Document passage:
....

Political history is being made in Vermont.
I'm not talking about the much-trumpeted ( and genuinely momentous ) civil unions' law that kicked into affect July 1, giving gay and lesbian Vermont couples the same legal rights and responsibilities as straight married couples.
The other political history being made in Vermont is a lot less publicized. And a lot more unusual.
For the first time in American history, an openly transgendered person is running for the U.S. Congress. The candidate is Karen Kerin, who will be trying to unseat Vermont Congressman Bernard Sanders, an Independent.
But wait-;the candidate's tale gets even more unique ( and interesting ) . She is running on the Republican ticket.
You'd think that these two attributes alone-;being the first openly transgendered Congressional candidate, and seeking election as a Republican-;would be enough to earn Karin a page in the political equivalent of "Believe It Or Not." But the amount of ink and limelight these two aspects of her candidacy have received pale in comparison to the more personal, and more unusual, aspects of Kerin's life. One involves the circumstances surrounding her sex change operation. The other is the fact that she is legally married to another woman—although she may not necessarily be a lesbian.
Kerin is not a typical transgendered woman-;a person who, despite being born in a male body, felt more like a woman than a man. Kerin, who was born Charles Kerin, lived life quite happily as a man for more than 45 years. Then, as Kerin tells it, she got cancer and had to make some drastic decisions.
"It was a medical issue," is how Kerin, now 56, describes her decision to have a sex-change operation. She says her cancer left her with the option of removing her male genitalia, or remaining "hooked up to machines" for the rest of her life. She opted to have the sex-change operation.

....

Saved data entries
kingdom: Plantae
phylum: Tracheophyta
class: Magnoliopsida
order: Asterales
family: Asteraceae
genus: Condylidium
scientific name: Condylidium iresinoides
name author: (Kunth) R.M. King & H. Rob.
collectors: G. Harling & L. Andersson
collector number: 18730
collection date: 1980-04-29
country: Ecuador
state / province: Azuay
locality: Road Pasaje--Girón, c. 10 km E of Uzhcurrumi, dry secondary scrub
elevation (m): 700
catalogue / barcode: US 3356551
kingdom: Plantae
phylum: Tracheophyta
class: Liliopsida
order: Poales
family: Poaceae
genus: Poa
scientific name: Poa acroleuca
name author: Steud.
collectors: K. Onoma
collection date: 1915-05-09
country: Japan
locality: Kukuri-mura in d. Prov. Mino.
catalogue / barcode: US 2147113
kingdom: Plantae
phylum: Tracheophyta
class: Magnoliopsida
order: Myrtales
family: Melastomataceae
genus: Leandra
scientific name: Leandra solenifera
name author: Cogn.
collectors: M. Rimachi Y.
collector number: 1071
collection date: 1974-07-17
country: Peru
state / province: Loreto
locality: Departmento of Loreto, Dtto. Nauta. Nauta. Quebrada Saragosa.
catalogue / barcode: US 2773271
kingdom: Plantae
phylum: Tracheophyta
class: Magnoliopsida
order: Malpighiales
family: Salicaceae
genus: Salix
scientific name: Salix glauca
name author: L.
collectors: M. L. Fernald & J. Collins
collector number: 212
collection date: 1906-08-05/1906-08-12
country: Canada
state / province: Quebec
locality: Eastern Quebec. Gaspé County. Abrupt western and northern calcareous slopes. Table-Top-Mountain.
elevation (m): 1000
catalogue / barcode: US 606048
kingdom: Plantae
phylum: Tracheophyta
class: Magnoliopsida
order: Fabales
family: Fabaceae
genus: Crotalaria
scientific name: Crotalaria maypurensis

....

What you will do:
1/ In the article about Vermont political history, which Vermont congressman is Karen Kerin trying to unseat?
2/ Write the next part of the article about the Vermont congressional candidate, picking up after its last sentence.
You won't need the records for any of this.

Task-by-task outputs:
1/ Bernard Sanders, an Independent.

2/
Kerin does not shy away from her transgender identity. Indeed, she embraces it. "The way I arrived [ at going from being a man to being a woman ] makes me no less transgendered," she says. She also says she is proud "to be the first transgender person running for Congress. It's a first for our community, and I'm glad to be out front."
She's a little more vague when asked how she reconciles her previous identity as a man with her new biological identity as a woman. The question gets particularly confusing when you add in the fact that in the mid-1990s, Kerin legally married another woman, someone she met while attending law school. Kerin was able to get a legal marriage certificate because her birth certificate still has her listed as a man.
So, is Kerin a transgender lesbian?
She doesn't like such strict definitions, and avoids answering them directly.
"Gender is in the head, sex is between the legs," she says. "My body is physically female, but in my mind, I'm still me." When pressed to answer whether that means she still "feels" like a man, she replies: "I make no apologies. The wonderful thing is the human species is highly adaptable. So I've made some social adaptations."
Though Kerin's candidacy is getting lots of media attention, she complains reporters are more interested in what's between her legs than what's on her mind. "It's gotten very, very personal," she says. "I just hope with time it ameliorates."
Part of the fascination, she admits, is that people can't seem to "get over" the idea of a transgendered woman in the Republican Party. Including many Republicans.
Although Vermont's GOP chairman, Patrick Garahan, has referred to Kerin as "open, honest and honorable," others in the party are less thrilled with the notion that a transsexual is representing the Republican interests.
Kerin announced her candidacy in June after no other Republican stepped forward to challenge the incumbent. Recently, however, another Republican candidate has emerged to challenge Kerin in the Republican primary this September. Few doubt that knocking Kerin off the republican ticket is the genuine inspiration behind the newcomer's campaign.
For her part, Kerin expresses surprise that there is such a raucous—from both gay and lesbian communities as well as from the more conservative Republicans elements—that a transgender person would choose to run as a Republican. Besides being a lifetime Republican herself, she says, "historically, the Republicans have done more than the Democrats for civil rights."
She says she opposes Vermont's groundbreaking civil union's law on the basis that "it's separate and unequal. That's a highly discredited doctrine in civil-rights history." And she concedes that her personal experiences "give me a better understanding than most about a lot of social issues."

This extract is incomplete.